Preservationists are scrambling to save a 19th century Fifth Avenue structure slated for the wrecking ball.
The stately Demarest Building at 339 Fifth Ave. — which features dramatic, arched windows — housed the first electric elevator and a show room for high-end horse carriages when it opened around 1890.
Owner Pi Capital Partners is planning to tear down the building at the corner of East 33rd Street and build a 26-story mixed-use development in its place.
“It’s a great building,” said George Calderaro, historic preservationist and board member of the 29th Street Neighborhood Association, which has been fighting to get the Madison Square North Historic District extended to protect additional sites, including the Demarest Building.
“Apart from the obvious beauty of this building — and distinctiveness — it also housed the world’s first electric elevator,” Calderaro said. “That is of vast significance in the city of New York.”
Historic architecture is especially vulnerable in midtown Manhattan, as the appetite for towering development grows and space is at a premium. Efforts to save many structures from destruction have failed as well as attempts to protect them through a larger historic district.
The Demarest Building has a strong architectural pedigree, given that it was designed by the firm Renwick, Aspinwall & Russell. Its founder, James Renwick, laid out the plans for St. Patrick’s Cathedral.
During its heyday, the corner building housed carriages. Today, the ground floor features a Wendy’s as well as a souvenir shop and money exchange.
Pi Capital Partners could not immediately be reached for comment. Its application for a new building, which was filed at the end of July, is pending with the city Department of Buildings.
To date, the firm has not filed for a demolition permit.
Local leaders, including City Councilman Keith Powers, the Historic Districts Council and the Greenwich Village Society for Historic Preservation, have appealed to the city’s Landmarks Preservation Commission to designate the site to no avail.
“I think the building’s significance is really profound,” said Andrew Berman, executive director of the Greenwich Village Society for Historic Preservation. “It’s this beautiful, buff-colored, iron spot brick with huge arches and wonderful details; and it’s really a great link to New York’s commercial past and its development as the commercial capital of the world.”
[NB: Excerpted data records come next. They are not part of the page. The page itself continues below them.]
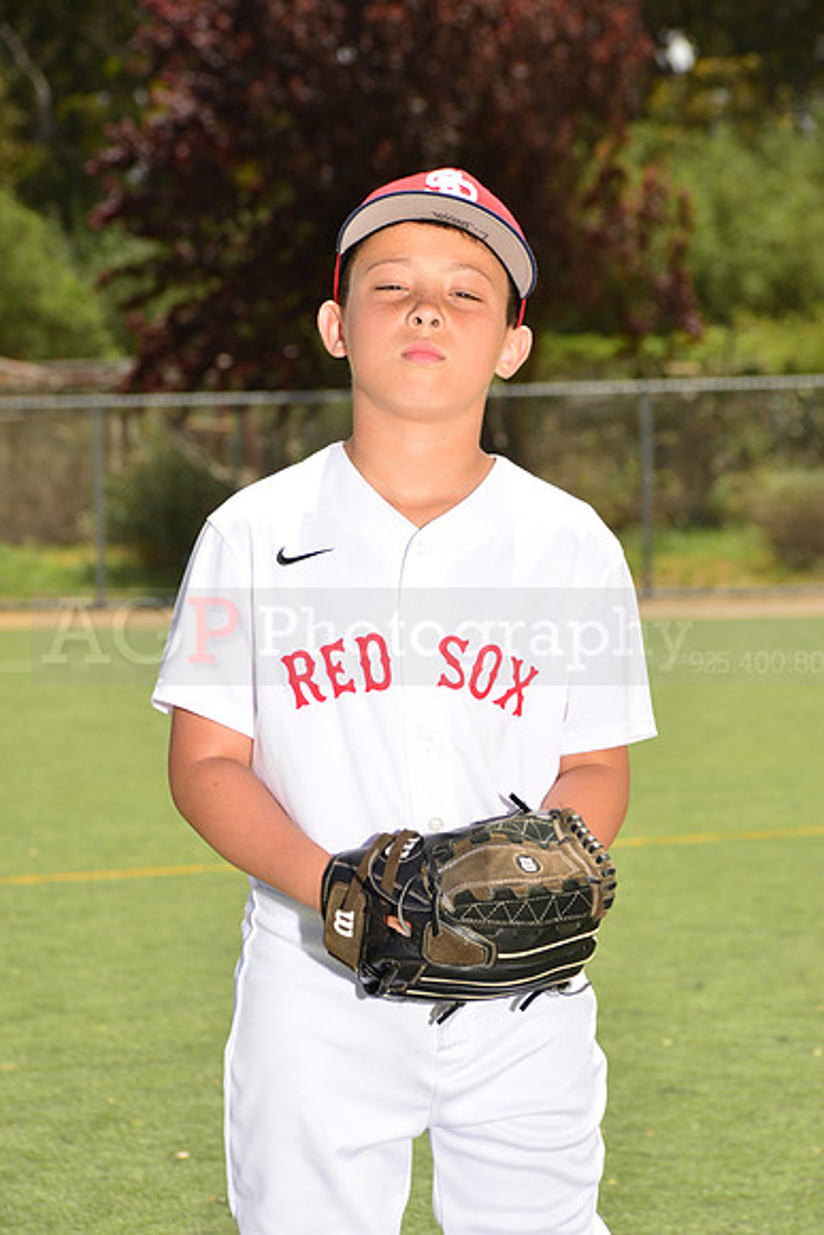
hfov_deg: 10.2
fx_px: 4632
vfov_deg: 15.2
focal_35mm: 135
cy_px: 618
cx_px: 412
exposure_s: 1/200
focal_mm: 135
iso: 125
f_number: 11
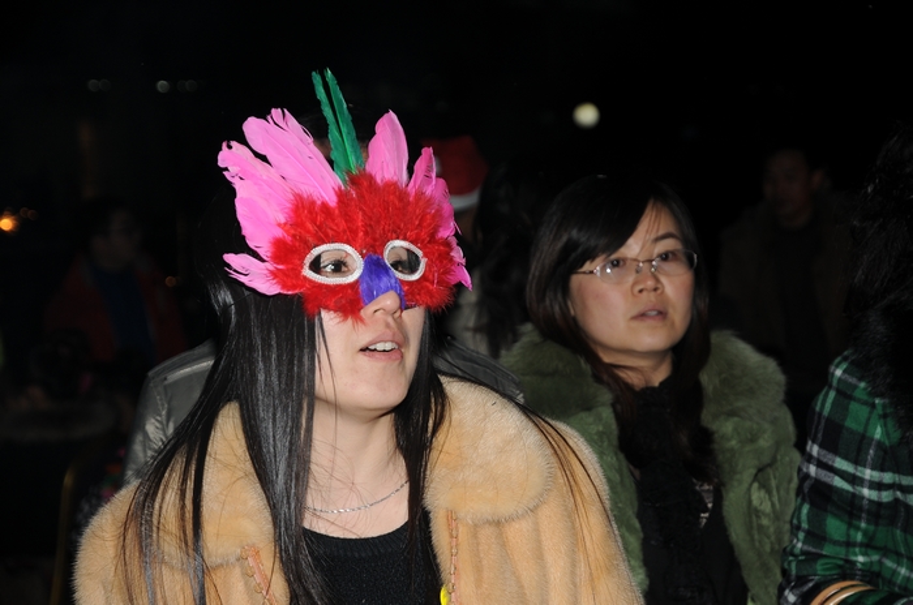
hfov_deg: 21.0
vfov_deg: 14.0
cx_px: 456
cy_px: 302
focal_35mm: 98
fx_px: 2468
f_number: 5.3
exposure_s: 1/100
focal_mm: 65
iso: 250
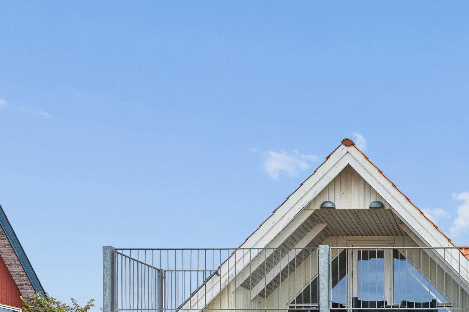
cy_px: 388
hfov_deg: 35.8
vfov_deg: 25.3
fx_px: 612
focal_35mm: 47
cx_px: 515
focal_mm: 18
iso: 320
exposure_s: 1/320
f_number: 10
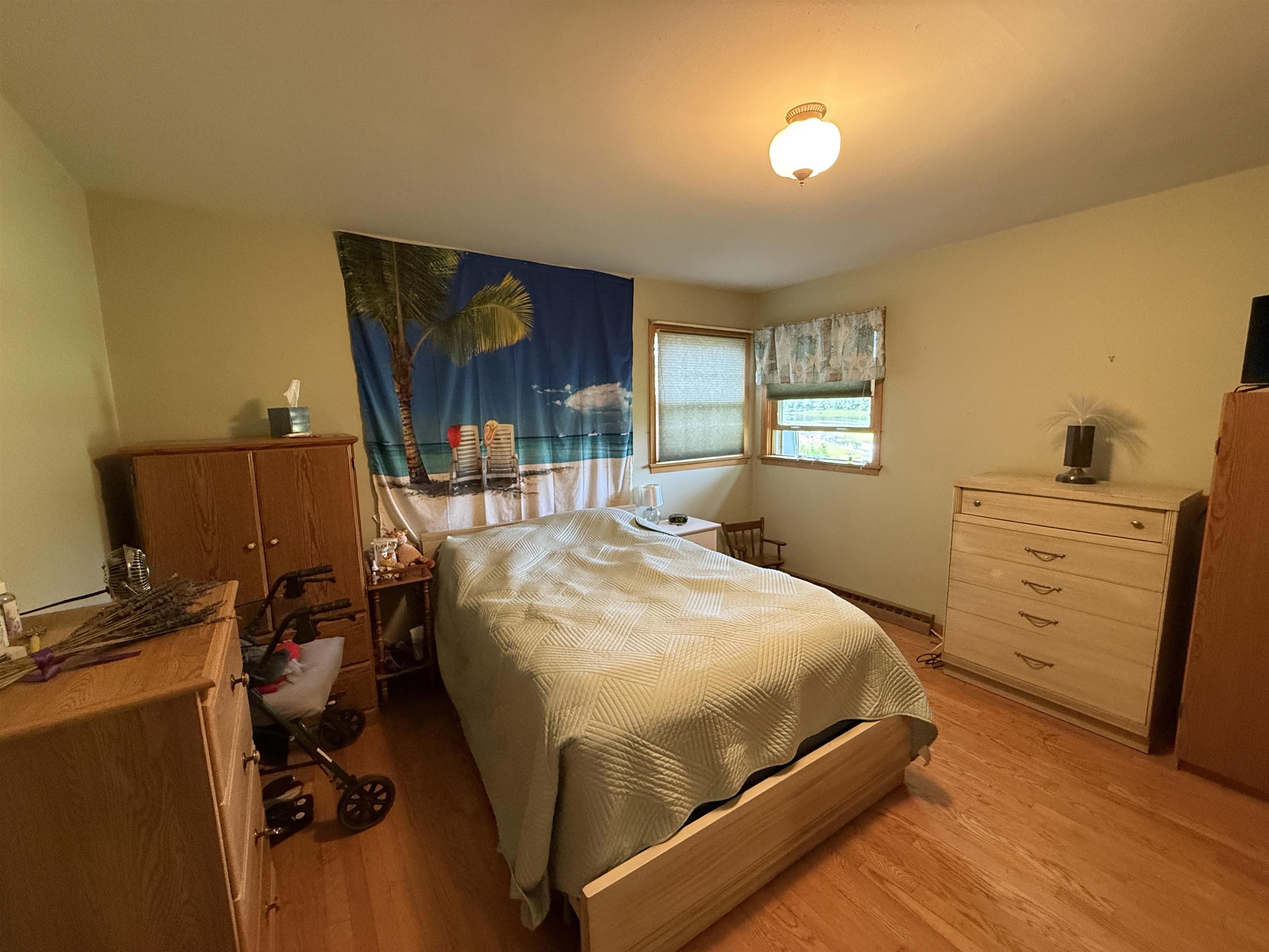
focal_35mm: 14
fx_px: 513
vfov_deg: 85.7
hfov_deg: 102.1
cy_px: 476
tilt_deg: -7.9
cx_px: 634
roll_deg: +0.7
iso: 500
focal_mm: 2.22
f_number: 2.2
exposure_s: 1/60
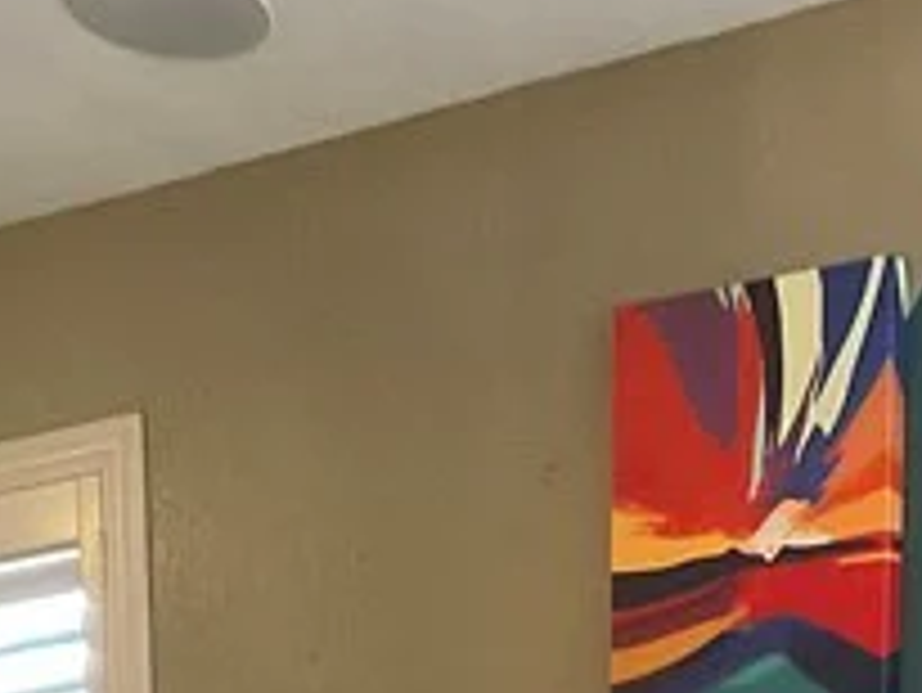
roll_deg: +1.0
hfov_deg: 13.6
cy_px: 1440
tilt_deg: -2.0
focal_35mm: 145
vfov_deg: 9.5
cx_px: 684
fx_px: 3864
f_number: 1.8
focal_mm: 3
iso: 250
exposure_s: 1/40
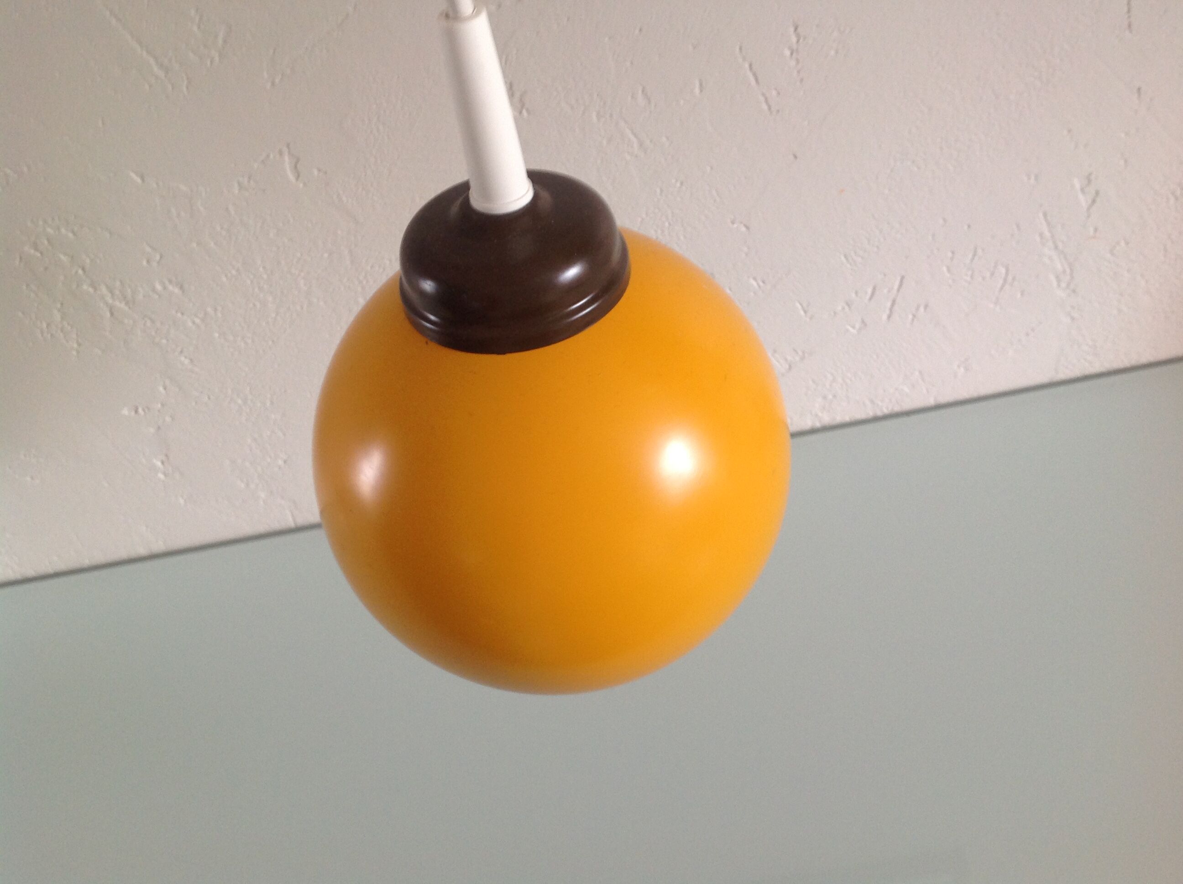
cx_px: 592
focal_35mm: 35
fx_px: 1194
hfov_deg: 52.7
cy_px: 442
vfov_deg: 40.6
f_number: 2.4
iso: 80
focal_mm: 4.28
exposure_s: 1/15
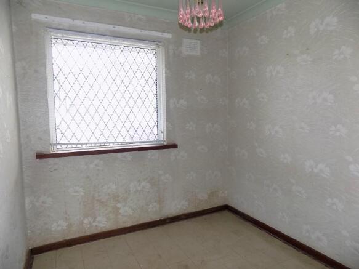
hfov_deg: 73.9
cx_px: 180
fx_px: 238
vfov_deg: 58.9
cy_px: 134
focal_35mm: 23
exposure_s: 1/30
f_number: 3.1
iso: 100
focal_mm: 4
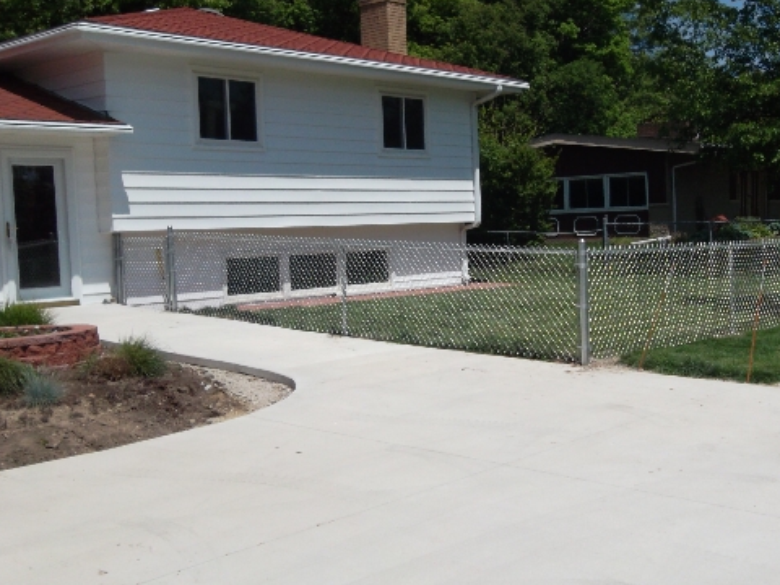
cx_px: 554
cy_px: 280
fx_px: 1014
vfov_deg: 32.2
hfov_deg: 41.2
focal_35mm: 45
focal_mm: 4.9
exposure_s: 1/250
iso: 80
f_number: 8.9
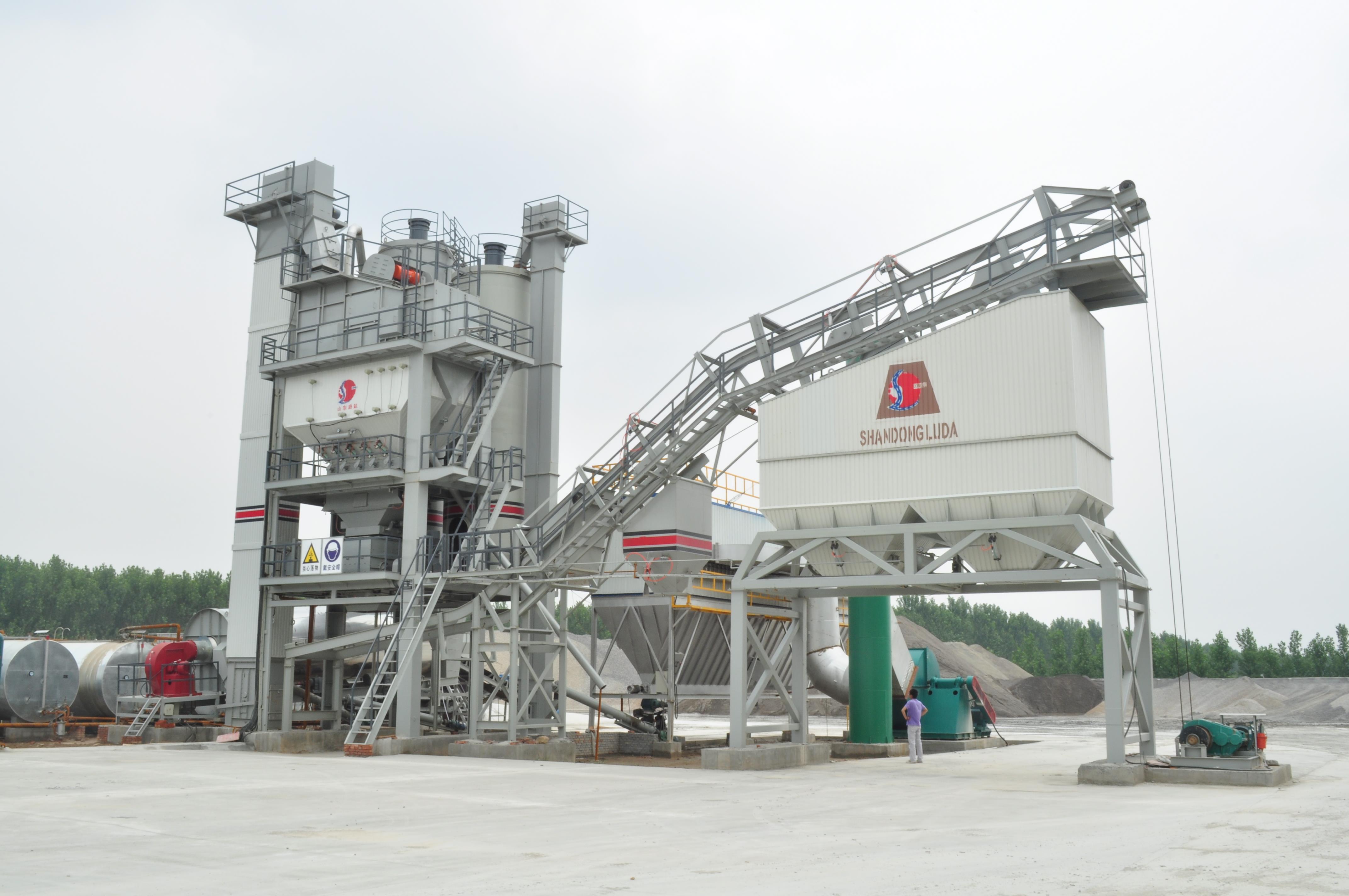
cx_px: 674
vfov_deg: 39.9
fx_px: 1235
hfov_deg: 57.3
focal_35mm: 33
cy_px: 448
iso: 200
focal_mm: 22
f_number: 25
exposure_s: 1/25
But the Landmarks Preservation Commission told Berman in a letter that it has evaluated the building several times and believes the structure has been altered so much that it “doesn’t merit consideration” as a landmark.
"In a city the size of New York, we must be highly selective in proposing properties for designation as individual landmarks," the agency told amNewYork in a statement.
Berman said he disagrees.
“Some level of alteration for a building that’s 130 years old isn’t surprising,” Berman said. “Whether it’s the aesthetics or historical significance, it is a wonderful piece of New York and American history, and it would be a shame to lose it.”